Friday, December 16, 2011

The poetry wars

From the occasional newsletter from the Victoria University centre of the International Institute of Modern Letters

Everyone knows that poets make no money. But sometimes those who own their copyrights, often literary estates, do rather well.  The latest news of this sort to reach us arises out of the row between Helen Vendler and Rita Dove over the former’s review of Dove’s new anthology of American poetry. It would seem that The Penguin Anthology of 20th Century American Poetry couldn’t afford to include poems by Sylvia Plath and Allen Ginsberg – something that would presumably have troubled the poets themselves, were they alive.
We don’t know how permissions fees work out in New Zealand.  Sometimes there are none at all. We’ve heard it said that Denis Glover and Allen Curnow (or their publishers) used to work in tandem in terms of poetry anthologies, successfully negotiating fees way above what other poets could command – but of course sad mortality means we have no way of checking the accuracy of this.
Then there’s the thorny business of poetry and sponsorship and ethics.

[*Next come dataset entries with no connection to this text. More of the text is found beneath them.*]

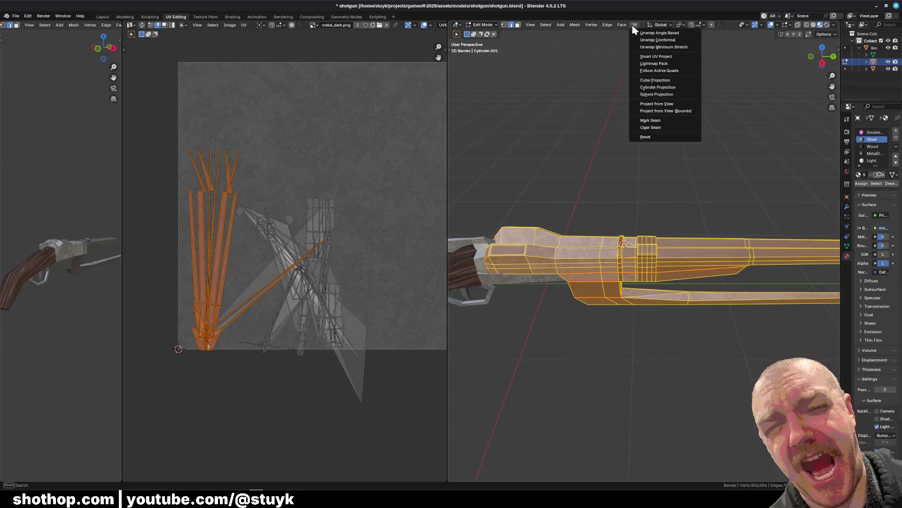
{"action": "left_click", "coordinate": [659, 34]}
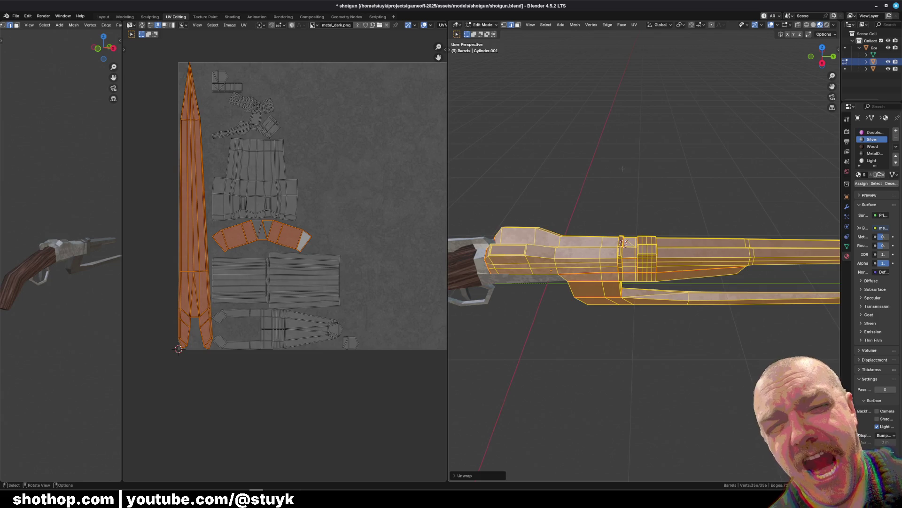
Deselect the mesh and orbit around the shotgun to inspect the unwrapped barrels
{"action": "key", "text": "KP_9"}
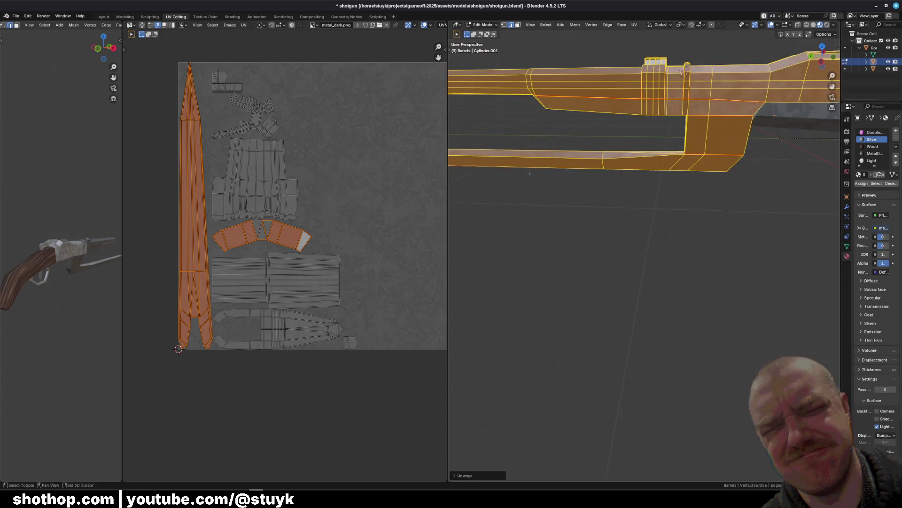
{"action": "middle_click_drag", "start_coordinate": [659, 157], "coordinate": [627, 254]}
{"action": "scroll", "coordinate": [678, 115], "scroll_direction": "up", "scroll_amount": 3}
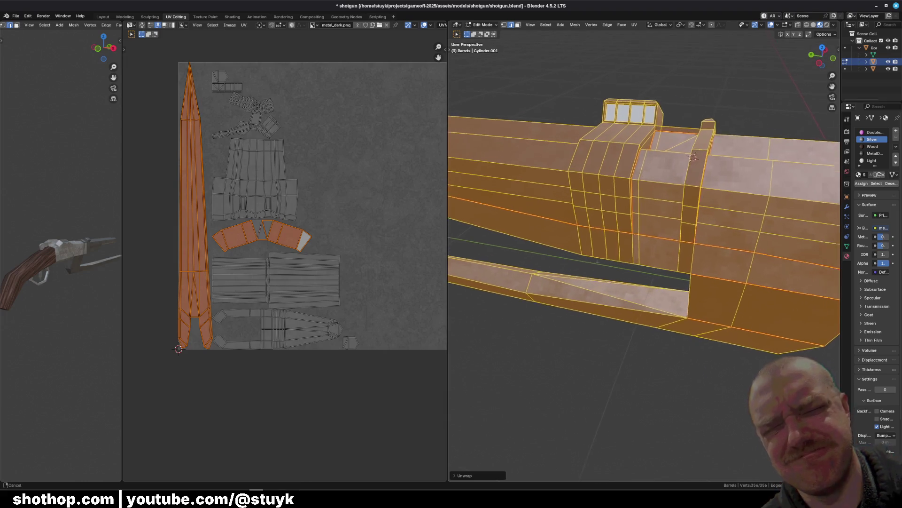
{"action": "key", "text": "alt+a"}
{"action": "scroll", "coordinate": [678, 115], "scroll_direction": "down", "scroll_amount": 3}
{"action": "mouse_move", "coordinate": [678, 115]}
{"action": "middle_mouse_down"}
{"action": "mouse_move", "coordinate": [624, 212]}
{"action": "mouse_move", "coordinate": [749, 217]}
{"action": "mouse_move", "coordinate": [705, 230]}
{"action": "middle_mouse_up"}
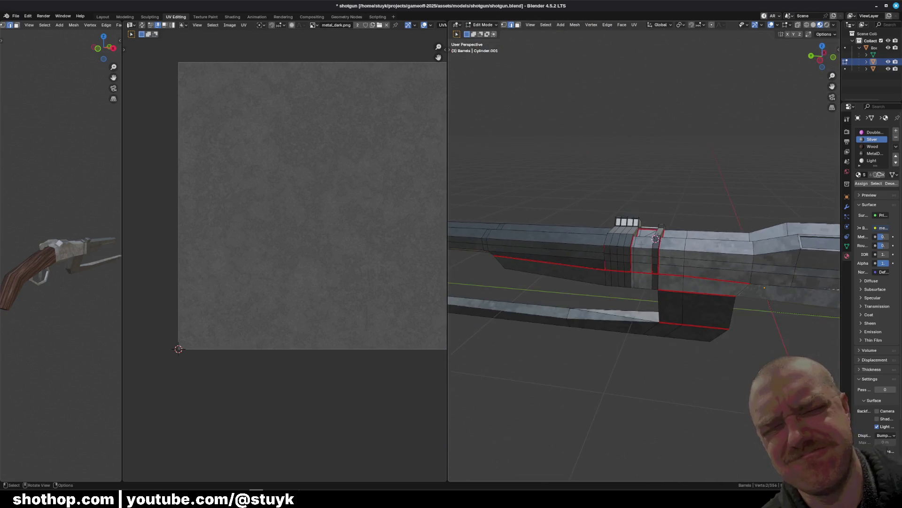
{"action": "key", "text": "a"}
{"action": "scroll", "coordinate": [291, 230], "scroll_direction": "up", "scroll_amount": 3}
{"action": "scroll", "coordinate": [290, 230], "scroll_direction": "down", "scroll_amount": 4}
{"action": "scroll", "coordinate": [294, 225], "scroll_direction": "up", "scroll_amount": 3}
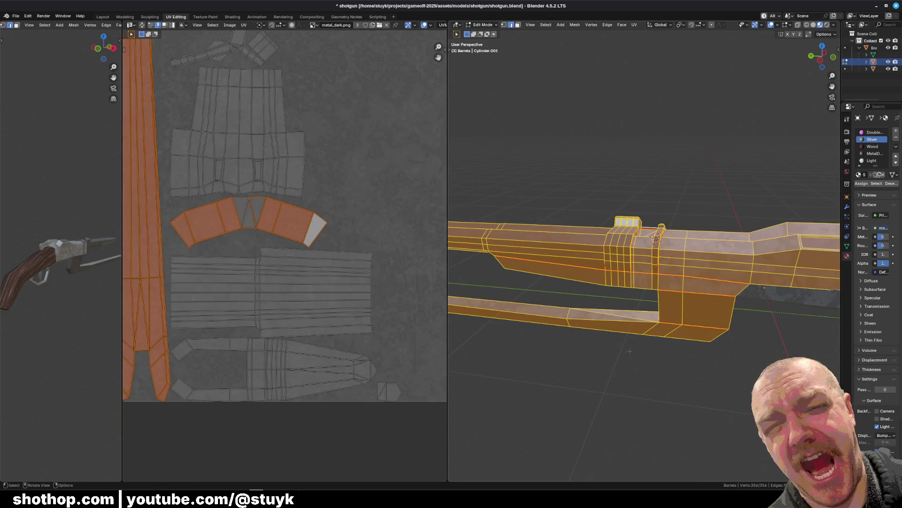
{"action": "mouse_move", "coordinate": [541, 235]}
{"action": "middle_mouse_down"}
{"action": "mouse_move", "coordinate": [593, 255]}
{"action": "mouse_move", "coordinate": [637, 227]}
{"action": "middle_mouse_up"}
{"action": "key", "text": "alt+a"}
{"action": "key", "text": "a"}
{"action": "mouse_move", "coordinate": [629, 343]}
{"action": "middle_mouse_down"}
{"action": "mouse_move", "coordinate": [616, 345]}
{"action": "mouse_move", "coordinate": [628, 343]}
{"action": "middle_mouse_up"}
{"action": "key", "text": "alt+a"}
{"action": "key", "text": "a"}
{"action": "scroll", "coordinate": [629, 344], "scroll_direction": "up", "scroll_amount": 4}
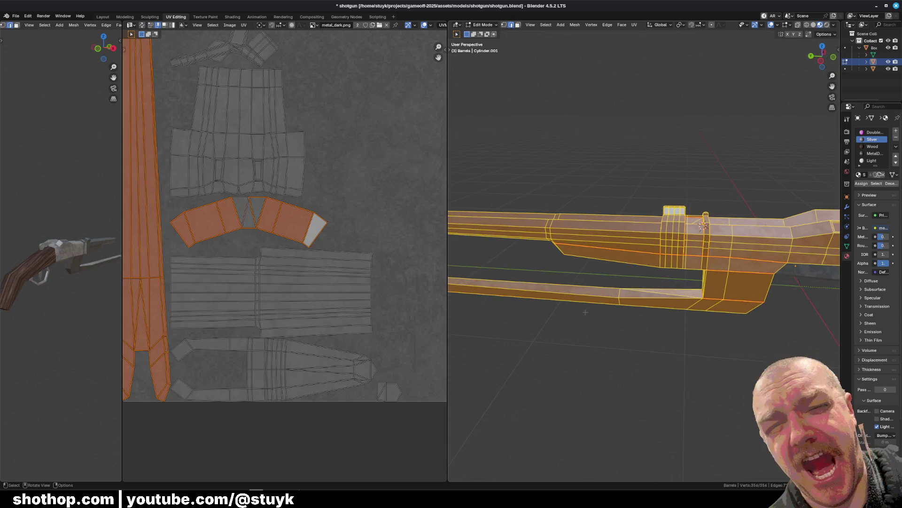
{"action": "middle_click_drag", "start_coordinate": [608, 276], "coordinate": [629, 248]}
{"action": "middle_click_drag", "start_coordinate": [644, 188], "coordinate": [564, 202]}
{"action": "scroll", "coordinate": [333, 106], "scroll_direction": "down", "scroll_amount": 1}
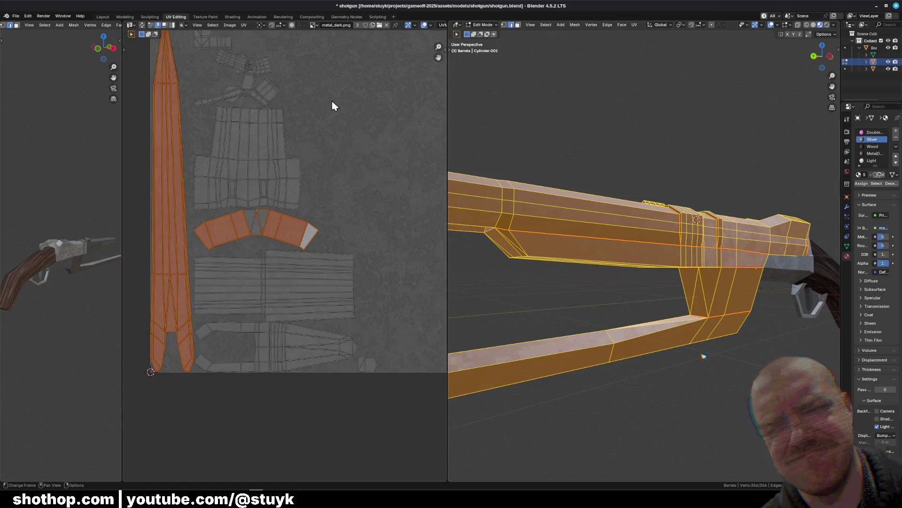
{"action": "scroll", "coordinate": [286, 208], "scroll_direction": "up", "scroll_amount": 6}
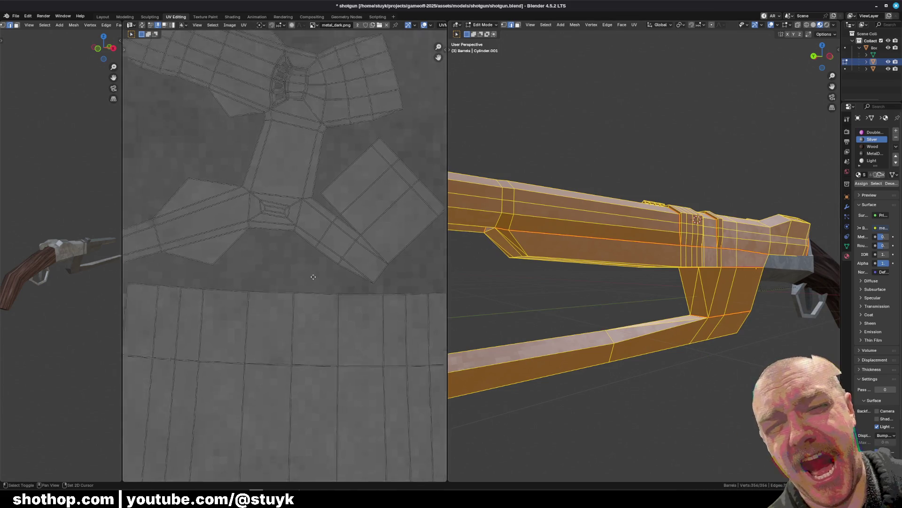
{"action": "scroll", "coordinate": [327, 315], "scroll_direction": "down", "scroll_amount": 1}
{"action": "middle_click_drag", "start_coordinate": [541, 235], "coordinate": [509, 261]}
{"action": "scroll", "coordinate": [306, 188], "scroll_direction": "down", "scroll_amount": 3}
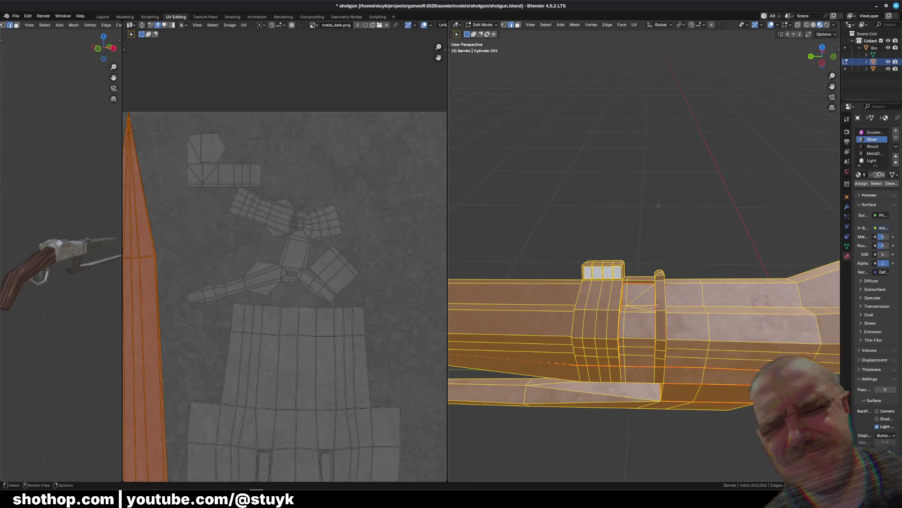
{"action": "scroll", "coordinate": [301, 279], "scroll_direction": "down", "scroll_amount": 5, "text": "ctrl"}
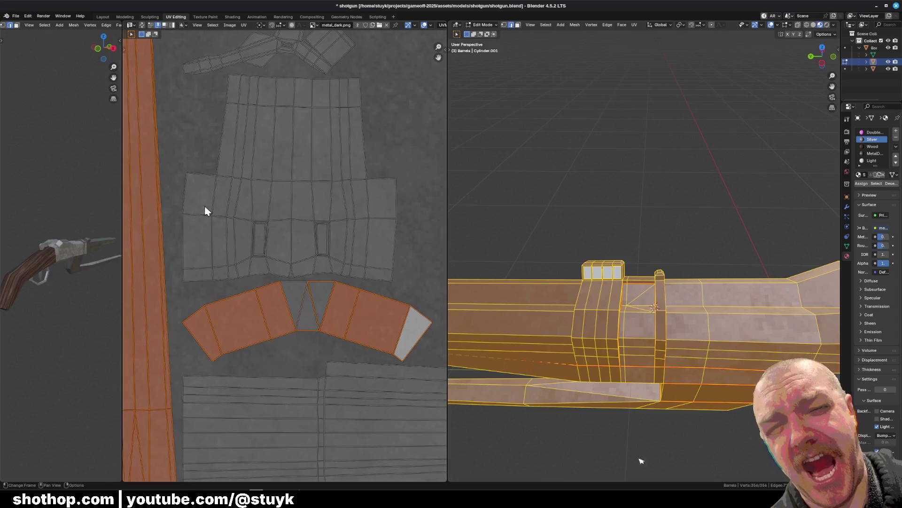
{"action": "middle_click_drag", "start_coordinate": [700, 450], "coordinate": [675, 422]}
{"action": "middle_click_drag", "start_coordinate": [705, 264], "coordinate": [722, 234]}
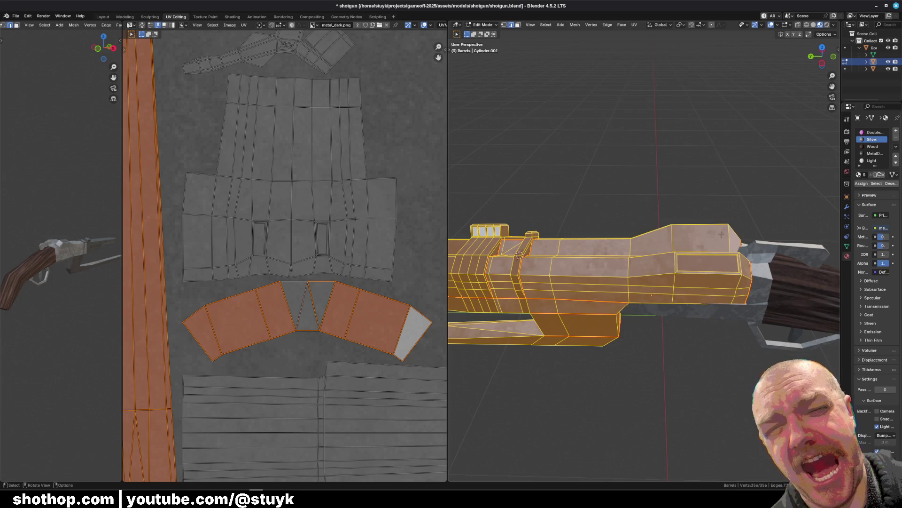
{"action": "scroll", "coordinate": [270, 285], "scroll_direction": "up", "scroll_amount": 4, "text": "ctrl"}
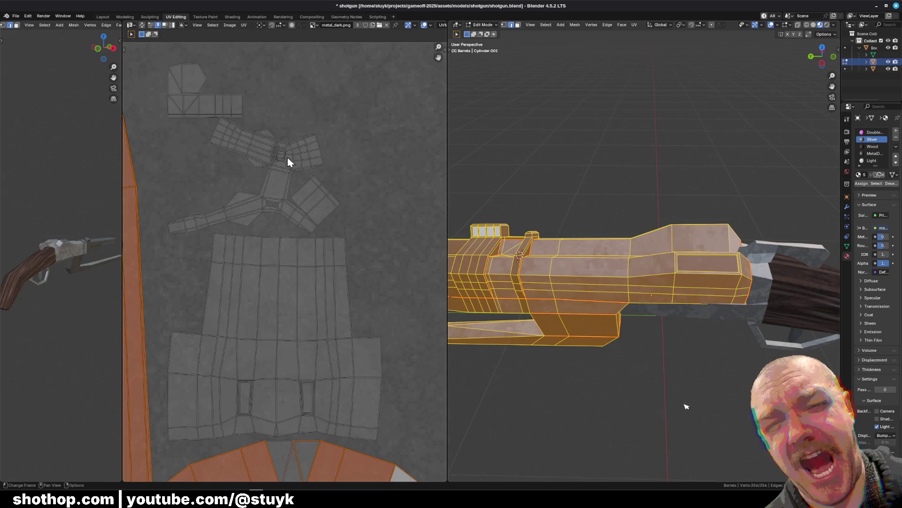
{"action": "middle_click_drag", "start_coordinate": [611, 282], "coordinate": [639, 272]}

UK poet Alice Oswald has been in the news lately for withdrawing from the T. S. Eliot shortlist on the grounds that she disapproves of the award sponsor.  She has elaborated her thinking in a Guardian comment piece.
The Economist’s Prospero was quick to offer another view while the debate was made explicit in an exchange  between Geoff Dyer and William Skidelsky, the Observer's books editor. The latest voice in the discussion is that of poet Gillian Clarke, who is one of the Eliot judges.